Big Range Austin
Whatever comes out, that's what it is
By Jonelle Seitz, Fri., June 12, 2009
Hence rule No. 1 for audience members: Don't go expecting a "performance." "Performing" isn't what the movers and musician-director Adam Sultan are interested in here. There are no calculated effects, so there's little to support judgment. "The audience is just there to witness it," says Akita. "We don't know what's going to happen. Whatever comes out, that's what it is."
So how do you rehearse – and perhaps that's too strong a word – for a piece like this? Truth be told, Sultan, in his first go at directing a movement improv session, isn't quite sure himself. (He played music for the improv program at last year's Big Range, but there was no director.) There are a couple ways of going about improvisational movement, and at the time of this writing, Sultan had more experimentation to do before committing to one or the other. There might be points in the piece where everyone will reach prescribed goals at once or the score might be completely open, with each individual having his or her own set of rules to work with.

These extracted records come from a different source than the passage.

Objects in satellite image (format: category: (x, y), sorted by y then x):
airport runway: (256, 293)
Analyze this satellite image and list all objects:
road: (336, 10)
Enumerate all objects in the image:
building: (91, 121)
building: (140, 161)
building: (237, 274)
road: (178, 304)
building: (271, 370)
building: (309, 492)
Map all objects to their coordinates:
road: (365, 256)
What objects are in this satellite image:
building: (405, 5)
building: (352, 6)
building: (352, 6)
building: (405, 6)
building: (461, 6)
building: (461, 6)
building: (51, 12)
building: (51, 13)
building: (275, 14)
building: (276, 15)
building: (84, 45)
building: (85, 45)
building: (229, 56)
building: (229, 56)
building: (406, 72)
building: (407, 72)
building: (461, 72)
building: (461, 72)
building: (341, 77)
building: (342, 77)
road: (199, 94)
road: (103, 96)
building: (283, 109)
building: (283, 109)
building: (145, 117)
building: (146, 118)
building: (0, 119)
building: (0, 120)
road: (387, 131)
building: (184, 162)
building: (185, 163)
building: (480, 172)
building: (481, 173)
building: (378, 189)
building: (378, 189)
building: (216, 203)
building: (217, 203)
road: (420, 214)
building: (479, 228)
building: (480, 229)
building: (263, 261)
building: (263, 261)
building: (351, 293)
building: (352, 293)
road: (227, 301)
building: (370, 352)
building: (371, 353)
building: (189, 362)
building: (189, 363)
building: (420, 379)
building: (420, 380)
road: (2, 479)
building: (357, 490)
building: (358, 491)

One thing is for certain: Since Sultan doesn't have much of a dance background, he's not using dance vocabulary to tell the dancers – whom he refers to as "players" – what he wants. "I'm not regarding it as a dance," he says. "It's more about expression of the body than it is about recognizing it as modern dance." Rather, it's about relationships, about being aware of and responding to changes in the environment, the space, the presence and movement of others, the pull of relationships, and one's own motives. Sultan explains, "A lot of what we're doing has to do with listening in space – not just listening with our ears – and hopefully challenging what we're used to."
To push the dancers beyond familiar movement, Sultan gives each a specific objective or limitation, such as "don't use your left leg." He explains: "Conventionally, you might think, 'Oh, I'm screwed.' And it's not an object of 'Guess what's wrong with me?' or, 'Oh, they don't have a left leg.' It's more like, 'OK, how can I be in the space and just know that I can't use that?' And the struggle is what becomes the interesting point." But in order to let the "limitations" unlock mental and physical doors to previously unexplored ways of moving, "it's important to just regard everything as what's happening, your awareness of how you're feeling, and what the struggle is, without trying to solve it."
Rehearsals begin slowly, with simple gestures, to allow the movers to tune into their impulses. "Sometimes I think, 'Why am I moving in a certain way, in a certain style?'" says Akita. "Sometimes it doesn't really feel sincere, and I think that's what I'm trying to avoid. I have to fully commit to it, to whatever I'm doing." Akita and Sultan, who, as the sole musician in the piece, aims to be "just another player," agree that choice is key: making choices, owning them – even if what happens wasn't what you thought would or intended to happen – and seeing where they take you.
With two sessions, there's no doubt that those choices will make each look and sound different, but will they be fundamentally different? The answer to that question requires defining the result – not an easy task. After each rehearsal session, Sultan asks the movers how they felt about it. "There's no way I can tell," says Akita.